▸ **Data extract**:
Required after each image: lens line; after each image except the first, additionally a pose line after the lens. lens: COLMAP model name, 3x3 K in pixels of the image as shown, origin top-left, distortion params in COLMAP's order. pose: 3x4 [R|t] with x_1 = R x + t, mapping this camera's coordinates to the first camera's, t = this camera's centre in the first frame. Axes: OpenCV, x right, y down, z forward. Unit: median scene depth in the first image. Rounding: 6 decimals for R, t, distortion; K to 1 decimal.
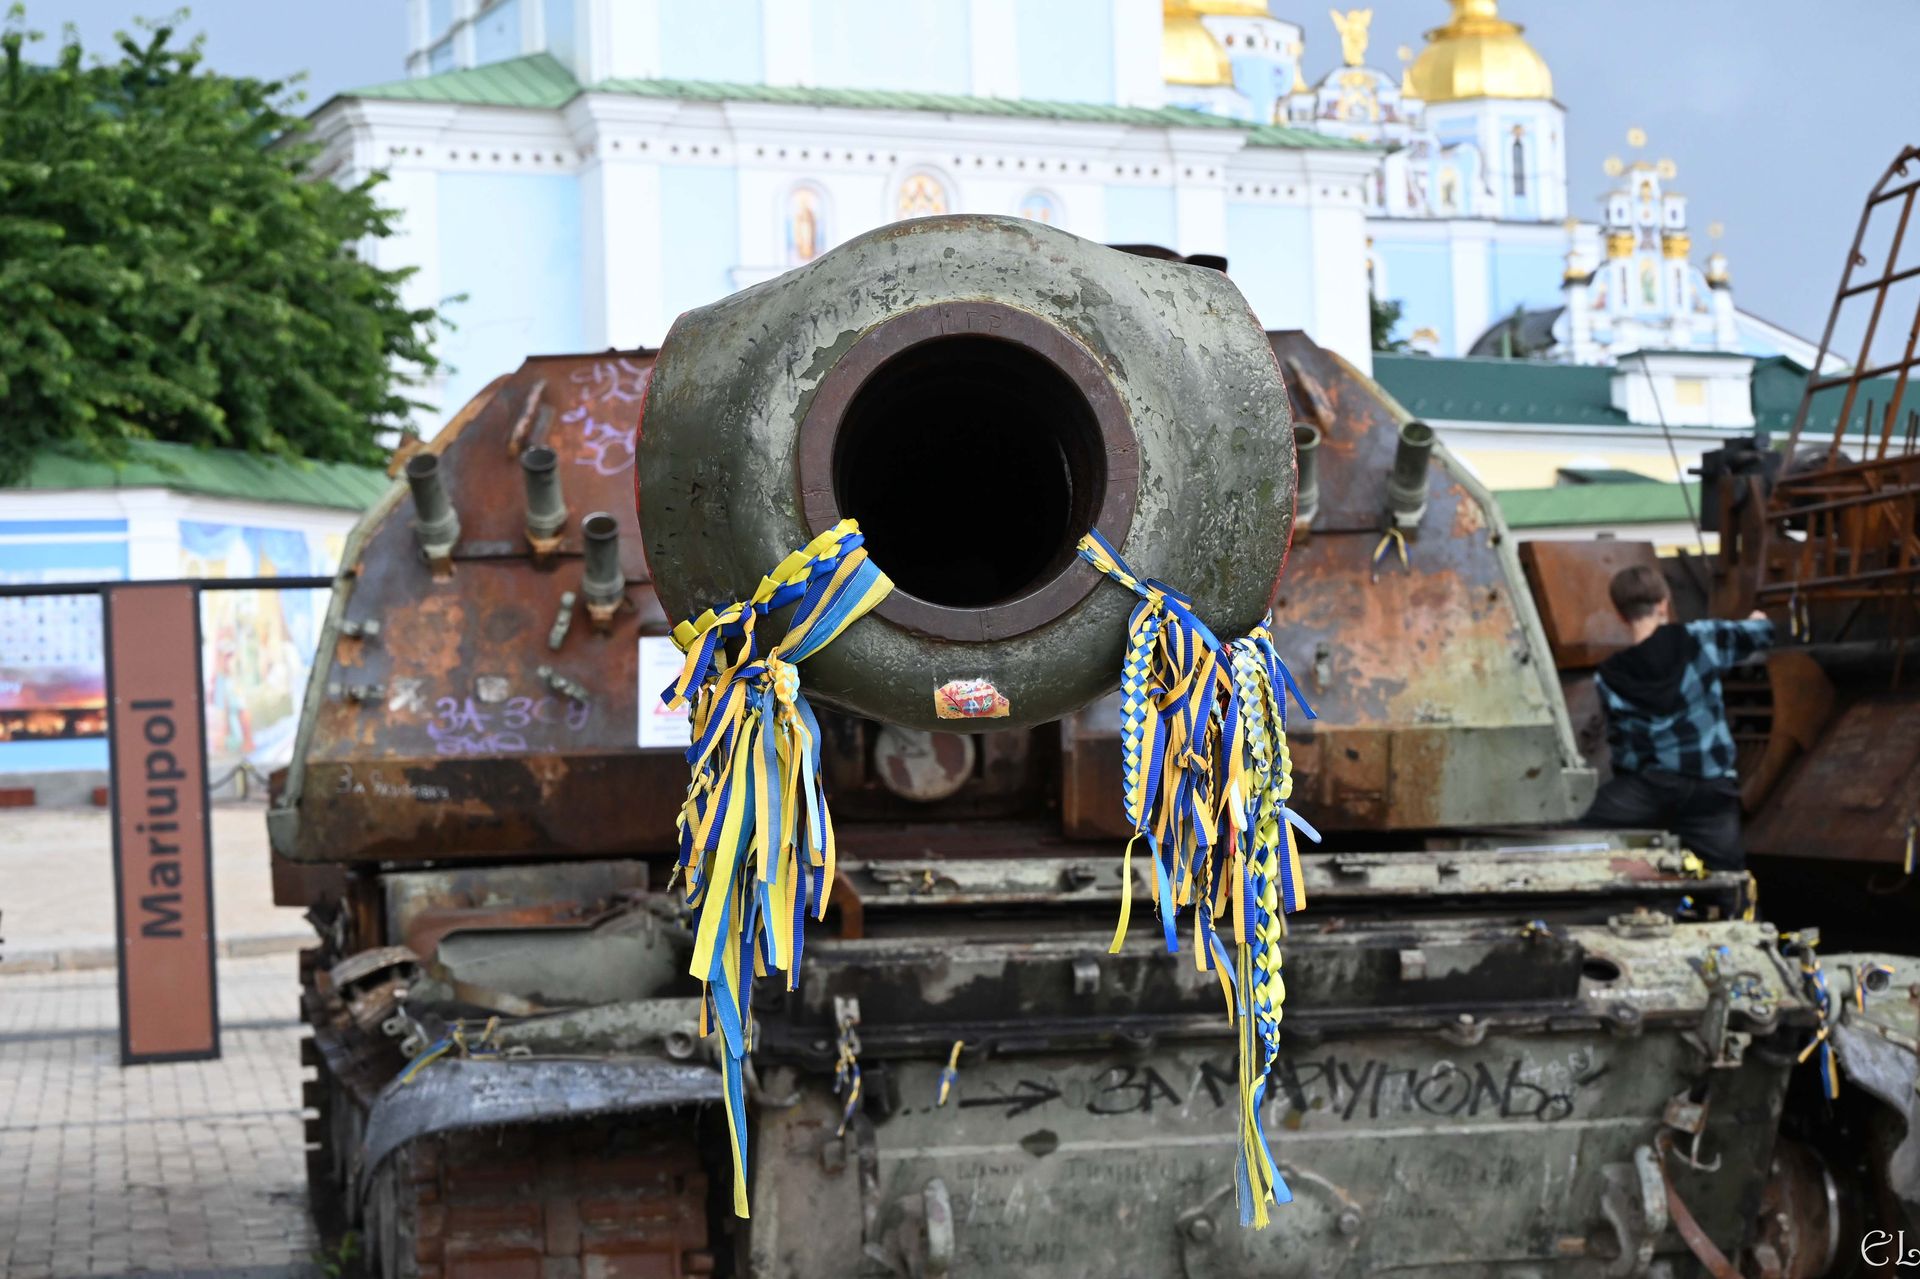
lens RADIAL K [[3660.6, 0, 964.2], [0, 3660.6, 644.0], [0, 0, 1]] dist [0.059573, 0.000000]
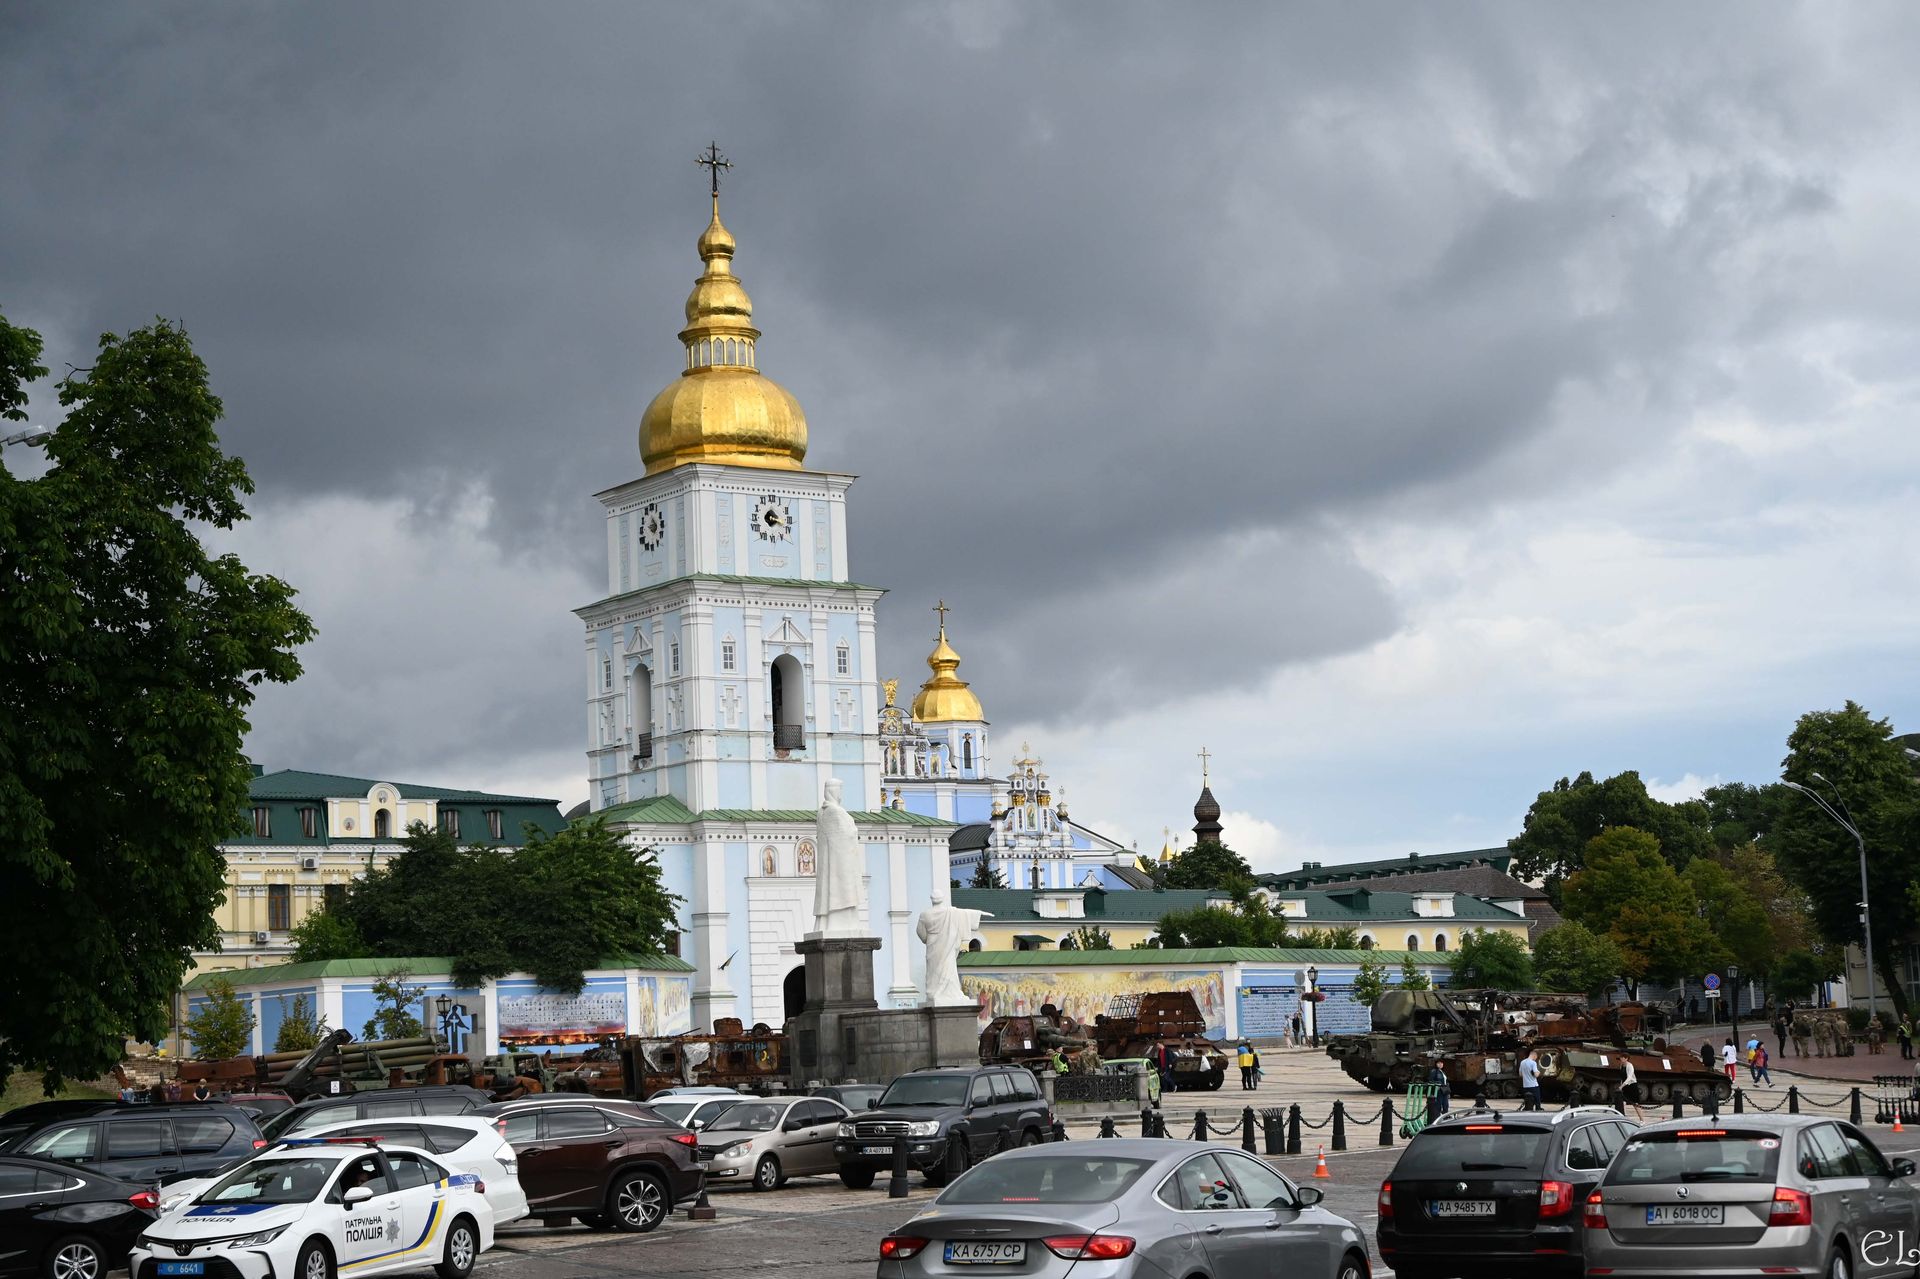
lens RADIAL K [[3266.9, 0, 959.7], [0, 3266.9, 639.0], [0, 0, 1]] dist [0.035832, 0.000000]
pose [[0.983505, 0.016730, 0.180104, -0.194372], [-0.000284, 0.995855, -0.090956, -0.029053], [-0.180879, 0.089404, 0.979433, -0.843630]]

▸ **Directions**:
Please return the full listing word for word, but without any pictures.

▸ **Completed task**:
Required after each image: lens line; after each image except the first, additionally a pose line after the lens. lens: COLMAP model name, 3x3 K in pixels of the image as shown, origin top-left, distortion params in COLMAP's order. pose: 3x4 [R|t] with x_1 = R x + t, mapping this camera's coordinates to the first camera's, t = this camera's centre in the first frame. Axes: OpenCV, x right, y down, z forward. Unit: median scene depth in the first image. Rounding: 6 decimals for R, t, distortion; K to 1 decimal.
lens RADIAL K [[3660.6, 0, 964.2], [0, 3660.6, 644.0], [0, 0, 1]] dist [0.059573, 0.000000]
lens RADIAL K [[3266.9, 0, 959.7], [0, 3266.9, 639.0], [0, 0, 1]] dist [0.035832, 0.000000]
pose [[0.983505, 0.016730, 0.180104, -0.194372], [-0.000284, 0.995855, -0.090956, -0.029053], [-0.180879, 0.089404, 0.979433, -0.843630]]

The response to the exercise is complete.